Prise en charge financière
La réduction mammaire est prise en charge par la Sécurité sociale uniquement dans certains cas. Malgré tout, il faut garder en tête que le remboursement par la Sécurité sociale comprend uniquement le prix de l’acte médical, et non les compléments d’honoraires du chirurgien, du médecin anesthésiste, ou encore les éventuels frais annexes (chambre seule, repas, télévision, etc.). Mais ces frais peuvent être pris en charge par la mutuelle.

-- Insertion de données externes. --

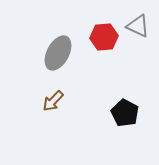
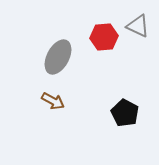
gray ellipse: moved 4 px down
brown arrow: rotated 105 degrees counterclockwise
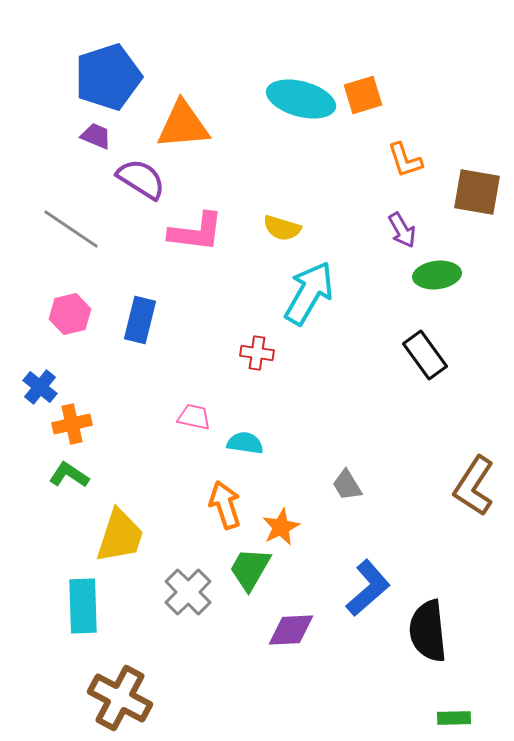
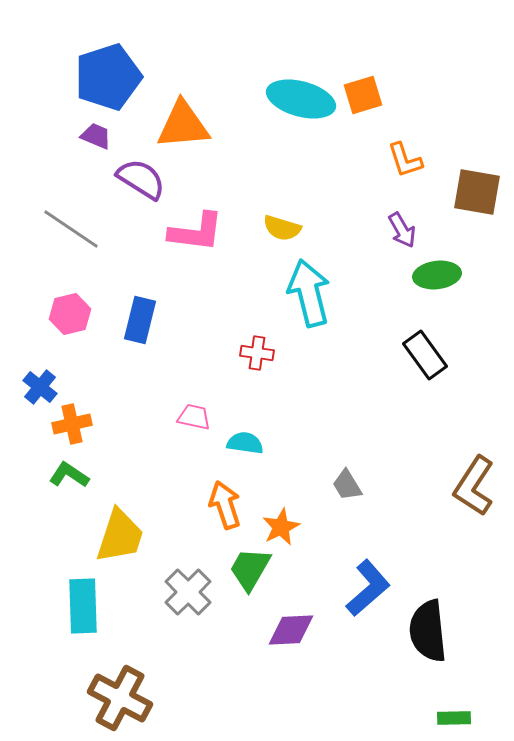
cyan arrow: rotated 44 degrees counterclockwise
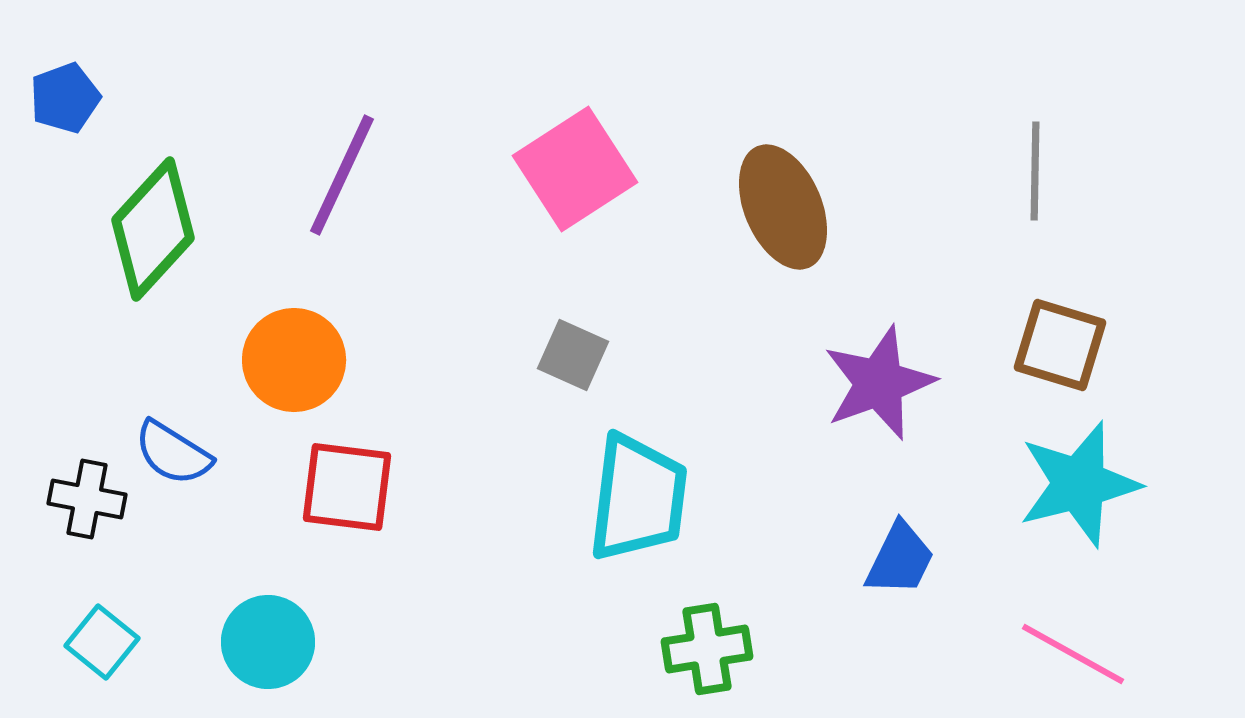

La fourchette de prix d’une réduction mammaire varie donc de zéro reste à charge pour la patiente si l’opération est remboursée et réalisée en hôpital public, à plus de 5 000 euros selon les cliniques et en l’absence de remboursement.
Risques et complications
Comme n’importe quelle chirurgie, la réduction mammaire comporte des risques et de rares complications qu’il faut toutefois prendre en considération.
Le "Mommy Makeover"
Ainsi, la réduction mammaire est souvent intégrée dans une prise en charge plus complète appelée Mommy Makeover. Ce protocole associe plusieurs interventions de chirurgie esthétique pour restaurer la silhouette - et le plaisir d’être être soi - après une ou plusieurs grossesses.